Jorge Satorre (México, 1979) realizó un vaciado de hormigón sobre una especie de molde o impronta rectangular, de tres por seis metros y de buen espesor, directamente sobre la tierra. Allí quedaron las “impresas”, las “huellas” de parte de los materiales empleados en su realización, como listones de madera y algunas herramientas, como una pica, masas y vasijas. La obra, titulada Llasag (2025), fue levantada tras su ejecución y quedó recostada sobre un muro de piedras, quedando impregnada de tierra. Genera una narrativa en la cual el observador se pregunta: ¿qué pasó aquí para que quedaran estas huellas?, ¿estos rastros de intervención?, ¿qué sucedió? Al parecer, siempre quedan huellas de la intervención humana, rastros de lo ocurrido. Esto es recurrente en la obra de Satorre, quien ha realizado trabajos similares donde la huella la deja el cuerpo humano, incluso en interacción entre un cuerpo masculino y otro femenino. Pero en esta propuesta se centra en lo laboral, la huella de lo que se hace, señalando un vestigio, no una narrativa compleja, aunque la imaginación puede crear una historia diferente y más elaborada.
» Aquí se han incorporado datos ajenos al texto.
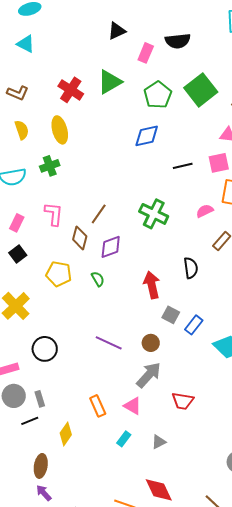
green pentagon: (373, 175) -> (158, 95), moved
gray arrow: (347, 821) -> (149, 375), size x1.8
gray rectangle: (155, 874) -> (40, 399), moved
Como todo parque de escultura, su desarrollo es un proceso, y los artistas van llenando los espacios con sus obras. Amador Magraner ya detonó la posibilidad de que exista un espacio abierto, a los pies de la rocosa Tramontana, donde puedan habitar numerosas esculturas para ser observadas en un contexto diferente y donde no hay afán por salir de un recinto cerrado, sino la tranquilidad de abandonarse a la contemplación, en el diálogo entre artista, obra, entorno y observador. Toda una experiencia para no perderse.
Así, Coster se erige como un centro vivo de investigación y producción, donde también podrás asistir a talleres, performance, visitas guiadas; redefiniendo el museo sin paredes en el corazón de Mallorca.Coster Art i Natura. Camí del Puig de Maria, s/n. 07460 Pollença. Mallorca.